Conference calls among top black Republicans who had hoped to set their own black agenda to the transition team left them scrambling and, according to one source, disagreeing over the right course of action.

Black Republicans are hyper-aware of Trump's penchant for singling out people who make inflammatory statements. None of the black Republicans reached for this story would speak on the record about the situation for fear of reprisal from Trump or the transition team — but mostly Manigault, who has handled most of the transition team’s outreach to black groups.

Anxious black Republicans have been hammering out policy platforms and ideas for the administration to pursue. They focus on conservative approaches to national issues facing black Americans they say have been failed by the Democratic Party.

But in turning to mostly Democratic-leaning groups like the CBC, 100 Black Men, and the NAACP (all reported by ABC News), the meeting is in line with the president-elect's break with traditional partisan norms.

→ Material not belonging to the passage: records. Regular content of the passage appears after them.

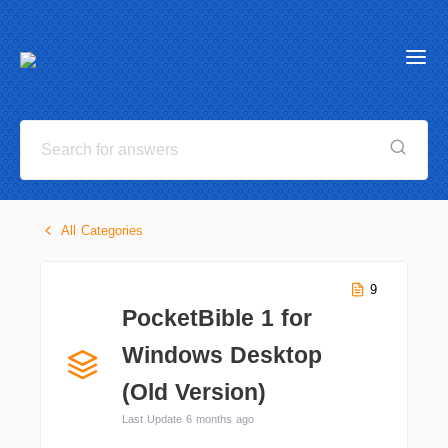
All Categories
9
PocketBible 1 for
Windows Desktop
(Old Version)
Last Update 6 months ago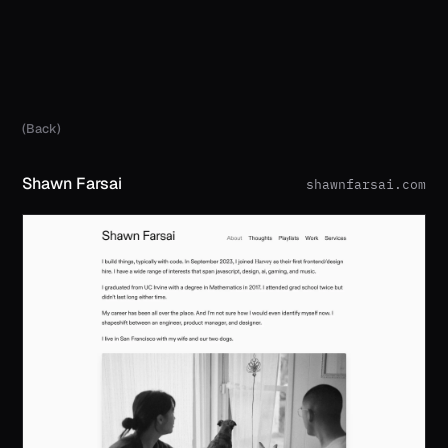
(Back)
Shawn Farsai
shawnfarsai.com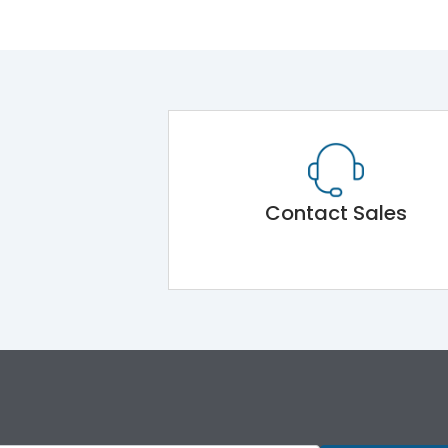
Contact Sales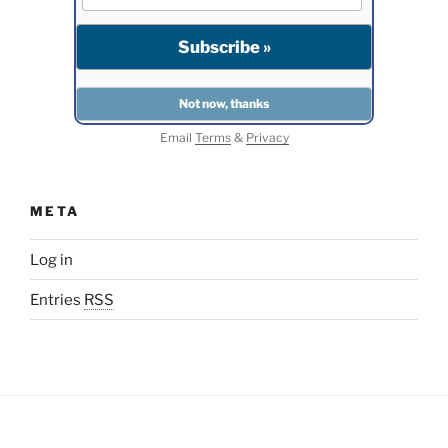
Email
Terms
&
Privacy
META
Log in
Entries
RSS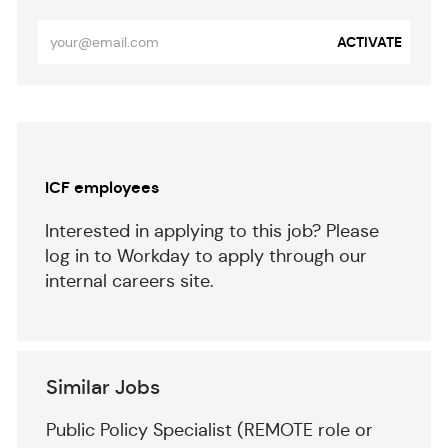
Enter
ACTIVATE
Email
address
(Required)
Separator
ICF employees
Interested in applying to this job? Please
log in to Workday to apply through our
internal careers site.
Similar Jobs
Public Policy Specialist (REMOTE role or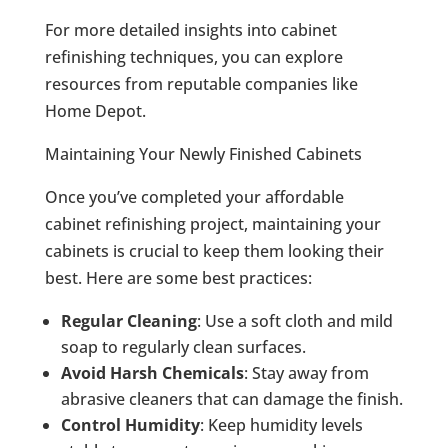
For more detailed insights into cabinet
refinishing techniques, you can explore
resources from reputable companies like
Home Depot.
Maintaining Your Newly Finished Cabinets
Once you’ve completed your affordable
cabinet refinishing project, maintaining your
cabinets is crucial to keep them looking their
best. Here are some best practices:
Regular Cleaning
: Use a soft cloth and mild
soap to regularly clean surfaces.
Avoid Harsh Chemicals
: Stay away from
abrasive cleaners that can damage the finish.
Control Humidity
: Keep humidity levels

Some fear it’s a harbinger that the Trump administration may not conduct business as the last George W. Bush administration did.

Two sources that spoke with BuzzFeed News on the condition of anonymity said that they had been deeply concerned with Manigault's past as a Democratic operative in the Clinton White House in the days that followed Trump’s win. At different points throughout the campaign, it was clear that Manigault didn’t understand their approach to politics, one said.

Others are more optimistic that there’s no break, saying the current tension between party insiders and the transition team is part of longstanding problems that predate Trump.

“The root issue is black Republicans have no leverage in the party outside of personal relationships,” Charles Badger, a former Jeb Bush campaign staffer with ties to prominent black Republicans, who supported Hillary Clinton during the campaign, said in an email to BuzzFeed News. “It’s because everyone knows black Republicans aren't representative of most black folks. So the assumption — often true, but sometimes not — is that there's not the depth of relationships there. So if you want to talk to black folks, are you going to go to black Republicans or through the NAACP, Urban League, black Greek letter organizations, clergy, etc., groups with wider reach?”

But that is now almost certainly unlikely to assuage black Republicans’ frustration on the eve of Trump’s inauguration, who want see Republicans like former RNC Chair Michael Steele, Kay Coles James, a former senior Bush administration official, or Bob Woodson, the founder and Center for Neighborhood Enterprise be given a seat at the table.

Trump has continued to pledge to “drain the swamp” in Washington, keeping the theme alive during transition. But people that spoke with BuzzFeed News said they don’t think it’s a descriptor that applies to them.

“I would say black Republicans aren’t the swamp that needs draining,” one black Hill Republican said. “We are just getting the perfect opportunity to put solutions forward to help our communities and we need to make sure these solutions have a voice at the table.”